Being approved for Supplemental Security Income can be the equivalent of a sigh of relief for New Jersey residents. If they meet the income and resource limitation requirements, are blind, disabled and 65 or older, they are likely eligible for SSI. Even with that, there are often factors that prevent them from getting benefits. Being approved can take all the worries and fears out of the equation. That, however, does not mean the SSI benefits will continue indefinitely.
There are reasons for the benefits to be stopped. For some, the discontinuation of benefits is problematic, but it is only a suspension. Understanding the general rules for a suspension and how it differs from a termination is important if there is a mistake or other issue. A person can have benefits suspended when the requirements to be eligible are no longer in place.
The suspension will be done in cases in which there is no cause for termination. The suspension means that the person is not eligible for SSI in the moment, but the benefits will start again when the person again meets the requirements to get SSI. As with the initial application, this includes showing that the person is blind, disabled or has reached the necessary age. This is not applicable if the person files a new application for SSI. When the person requests reinstatement, that person must provide evidence that shows the benefits should restart. Once the proof is provided and the benefits are reinstated, the payments will begin again.

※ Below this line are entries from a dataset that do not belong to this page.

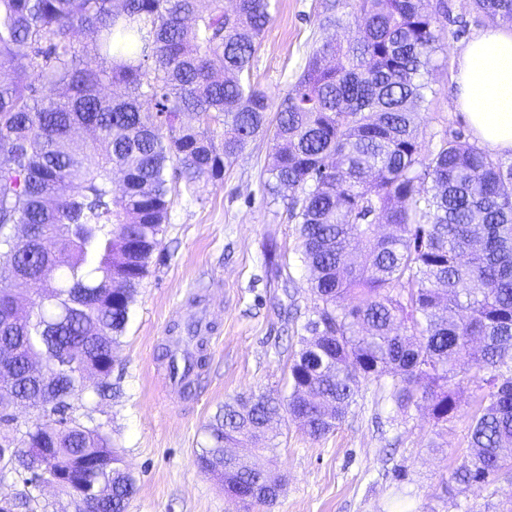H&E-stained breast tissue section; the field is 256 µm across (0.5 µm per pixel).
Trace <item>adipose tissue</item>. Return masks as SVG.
<instances>
[{"mask_svg":"<svg viewBox=\"0 0 512 512\" xmlns=\"http://www.w3.org/2000/svg\"><path fill=\"white\" fill-rule=\"evenodd\" d=\"M457 104L480 146L512 155V27L493 26L457 58Z\"/></svg>","mask_w":512,"mask_h":512,"instance_id":"1","label":"adipose tissue"}]
</instances>
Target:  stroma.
I'll return each instance as SVG.
<instances>
[{
  "label": "stroma",
  "instance_id": "1",
  "mask_svg": "<svg viewBox=\"0 0 512 512\" xmlns=\"http://www.w3.org/2000/svg\"><path fill=\"white\" fill-rule=\"evenodd\" d=\"M272 20L253 72L272 102H279L307 53L327 39L355 30L319 25L323 0H273ZM448 18L426 74L430 91L421 111L423 138L471 129L456 105V65L462 47L487 28L471 0H444ZM272 142L252 138L224 178L201 179L202 199L177 188L163 236L162 261L141 283L127 332L115 351L113 382L123 396L97 402L94 378L75 392V406L98 403V422L121 448L137 493L128 512H243L223 487L201 472L194 452L205 424L237 395L285 390L286 347L313 307L298 240L282 201L265 189ZM210 305L214 331L192 394L163 390L159 376L175 323ZM476 393L464 382L458 413L437 437L427 409L396 414L374 384L333 433L312 439L296 422L281 429L276 466L285 491L267 512H391L397 490L410 512H505L512 507V477L448 494L444 482L469 451L467 430Z\"/></svg>",
  "mask_w": 512,
  "mask_h": 512
}]
</instances>
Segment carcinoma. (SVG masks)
<instances>
[{"label":"carcinoma","mask_w":512,"mask_h":512,"mask_svg":"<svg viewBox=\"0 0 512 512\" xmlns=\"http://www.w3.org/2000/svg\"><path fill=\"white\" fill-rule=\"evenodd\" d=\"M342 5L325 21L357 36L310 51L271 120L252 69L272 0H0V466L26 485L61 478L67 505L53 512H127L135 482L96 407L77 414L72 396L89 374L99 398L121 395L114 350L160 257L173 181L193 194L223 179L263 132L265 188L296 225L312 317L289 394L225 402L198 468L244 507H269L283 476L224 449L274 451L285 417L319 439L364 383L445 427L468 378L470 452L453 479L512 473V162L460 133L425 148L443 29L432 0ZM472 5L512 19V0ZM18 408L33 416L19 423Z\"/></svg>","instance_id":"obj_1"}]
</instances>
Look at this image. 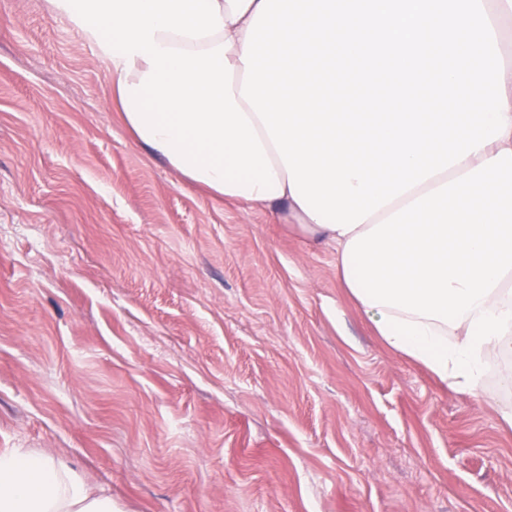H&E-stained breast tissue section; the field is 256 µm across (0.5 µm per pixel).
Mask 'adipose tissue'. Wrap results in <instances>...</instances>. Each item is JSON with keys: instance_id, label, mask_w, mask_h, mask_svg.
Listing matches in <instances>:
<instances>
[{"instance_id": "obj_1", "label": "adipose tissue", "mask_w": 512, "mask_h": 512, "mask_svg": "<svg viewBox=\"0 0 512 512\" xmlns=\"http://www.w3.org/2000/svg\"><path fill=\"white\" fill-rule=\"evenodd\" d=\"M260 0H51L110 63L137 140L188 182L278 209L336 248V275L391 349L476 391L487 356L512 352V123L503 137L343 234L295 202L289 175L240 96ZM0 512H113L61 455L0 453Z\"/></svg>"}]
</instances>
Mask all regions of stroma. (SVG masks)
<instances>
[{
    "mask_svg": "<svg viewBox=\"0 0 512 512\" xmlns=\"http://www.w3.org/2000/svg\"><path fill=\"white\" fill-rule=\"evenodd\" d=\"M110 68L0 0V452L115 512H512V355L473 397L389 349L332 245L134 140Z\"/></svg>",
    "mask_w": 512,
    "mask_h": 512,
    "instance_id": "obj_1",
    "label": "stroma"
}]
</instances>
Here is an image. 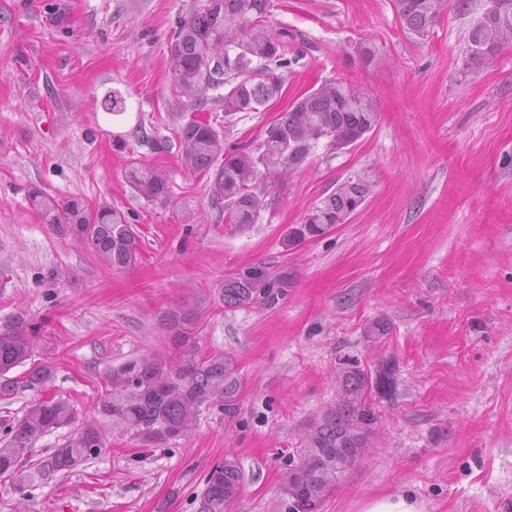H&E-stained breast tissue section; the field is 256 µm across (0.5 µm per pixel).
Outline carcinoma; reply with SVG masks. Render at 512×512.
I'll list each match as a JSON object with an SVG mask.
<instances>
[{
  "label": "carcinoma",
  "instance_id": "1",
  "mask_svg": "<svg viewBox=\"0 0 512 512\" xmlns=\"http://www.w3.org/2000/svg\"><path fill=\"white\" fill-rule=\"evenodd\" d=\"M496 2L498 7L469 32L466 70L496 59L512 45V0ZM272 7L273 0H206L168 40L174 86L200 106L211 102L222 107L226 117L265 110L281 94L283 69L289 65L284 35L267 24ZM446 8L447 0H395L401 26L420 39L431 34ZM378 118L368 94L332 79L298 97L263 137L240 148L225 149L224 138L209 121L190 119L179 133L182 162L187 170L209 177L210 201L224 215V223L244 230L258 223L267 207L258 182L281 181L302 167L322 142L336 150L355 144L375 128ZM126 179L150 202L167 197L166 173L145 161L131 162ZM370 192V183L360 175L343 181L303 223L291 228L287 242L321 237L346 223ZM29 200L42 223L87 245L109 266L126 268L140 258L138 235L111 205L92 208L79 198L59 201L39 189L30 191ZM293 284L288 272L255 267L224 281L222 301L227 309L272 307ZM164 321L174 353H145L112 367L108 388L97 402L99 418L81 422L70 399L44 395L22 416L1 419L0 476L24 488L30 475L21 462L33 444L78 421L81 426L40 461V474L70 471L100 454L106 447L105 422L133 433L147 447H159L189 434L205 408L218 406L233 416L240 389L234 359L201 352L190 328L191 311L172 308ZM41 330V324L22 315L0 327V399H10L21 386L39 393L54 379V362L35 359ZM18 367L24 368L22 376H10ZM373 388L371 372L359 359L341 360L336 404L309 425L300 450L302 465L287 468L282 477L292 512H321L347 466L370 448L377 423ZM244 481L236 459L226 456L214 464L205 476L201 512H231Z\"/></svg>",
  "mask_w": 512,
  "mask_h": 512
}]
</instances>
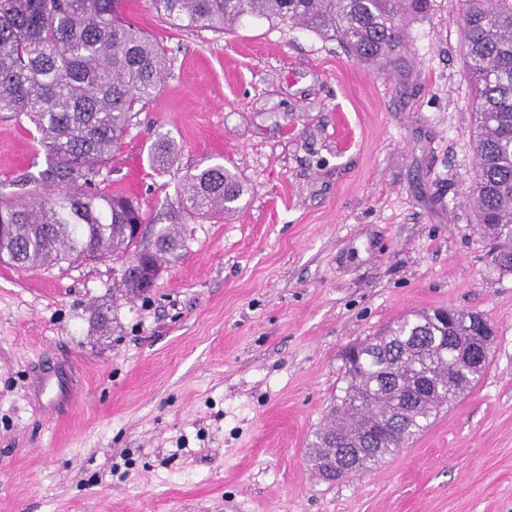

A common concern for people who have been approved for SSI-related benefits is the continuing disability reviews and the possibility that the benefits will stop. A suspension is not a termination and that is a key distinction that should ease the minds of many who are dealing with this issue. Still, when the benefits stop for a short-term or the stoppage is permanent, it is imperative to understand what steps can be taken to restart the Supplemental Security Income.